Data provided:
Segment Open
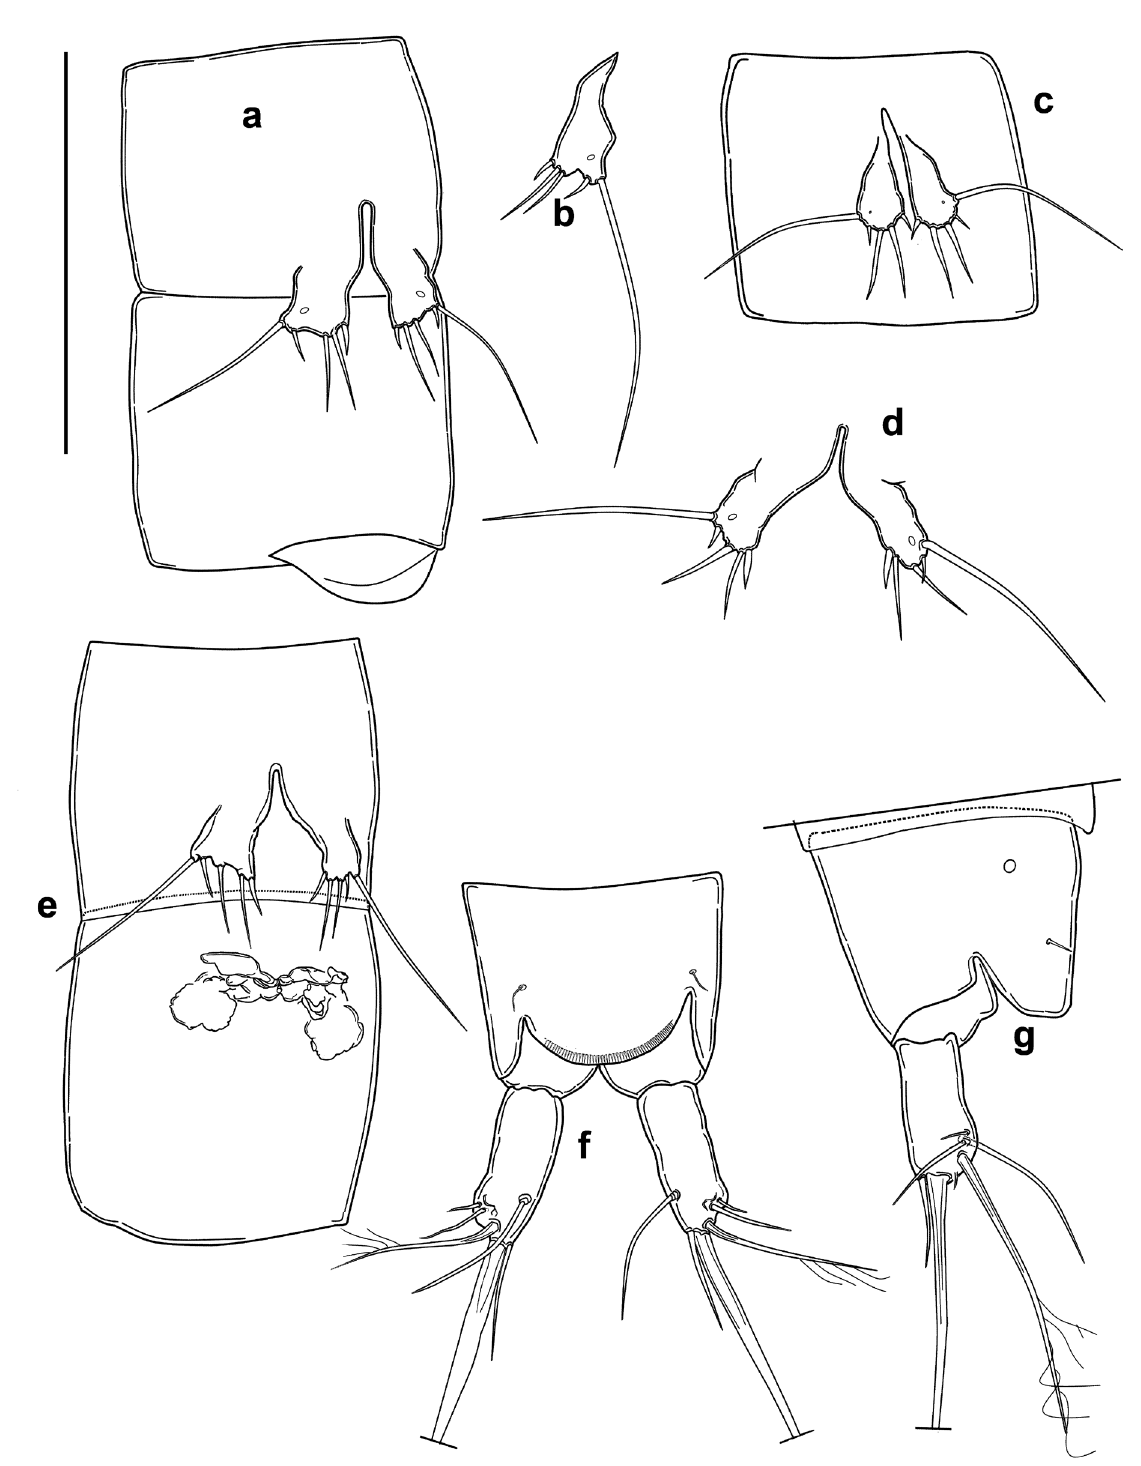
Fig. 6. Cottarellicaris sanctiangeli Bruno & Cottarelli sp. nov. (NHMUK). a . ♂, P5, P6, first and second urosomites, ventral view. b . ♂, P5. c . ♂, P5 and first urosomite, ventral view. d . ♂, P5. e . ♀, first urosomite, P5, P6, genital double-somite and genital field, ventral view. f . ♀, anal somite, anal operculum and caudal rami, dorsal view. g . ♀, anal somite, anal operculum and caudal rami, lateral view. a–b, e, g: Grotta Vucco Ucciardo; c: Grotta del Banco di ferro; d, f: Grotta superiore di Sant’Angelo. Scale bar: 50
Segment Closed
Segment Open
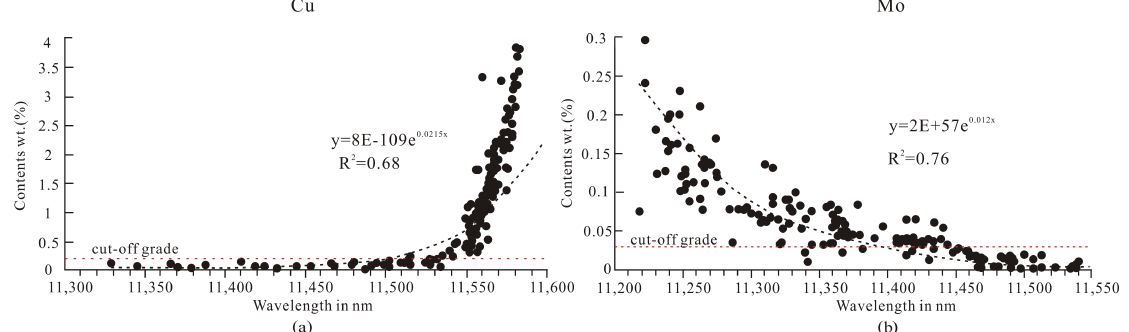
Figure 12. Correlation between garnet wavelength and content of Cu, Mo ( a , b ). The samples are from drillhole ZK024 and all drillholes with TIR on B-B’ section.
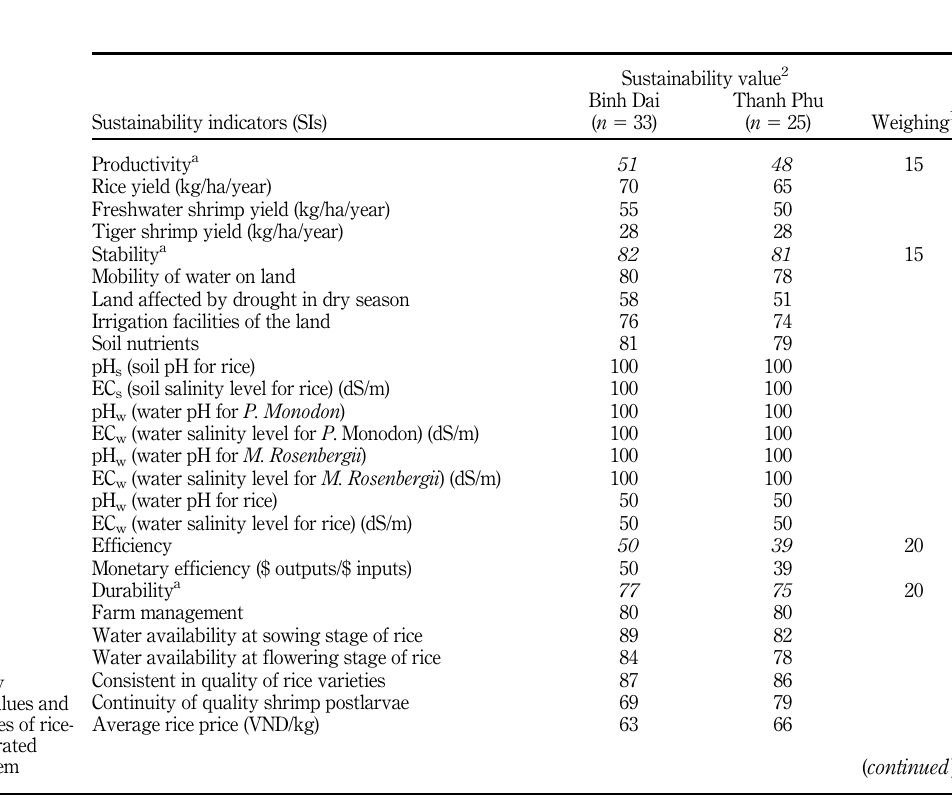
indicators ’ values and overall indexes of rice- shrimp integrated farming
Segment Closed
What is required: In the listing above, find the line containing "Figure 12. Correlation" and the line containing "indicators ’ values", then output those two lines and everything between them exactly as written, without the images.

Task solution:
Figure 12. Correlation between garnet wavelength and content of Cu, Mo ( a , b ). The samples are from drillhole ZK024 and all drillholes with TIR on B-B’ section.
indicators ’ values and overall indexes of rice- shrimp integrated farming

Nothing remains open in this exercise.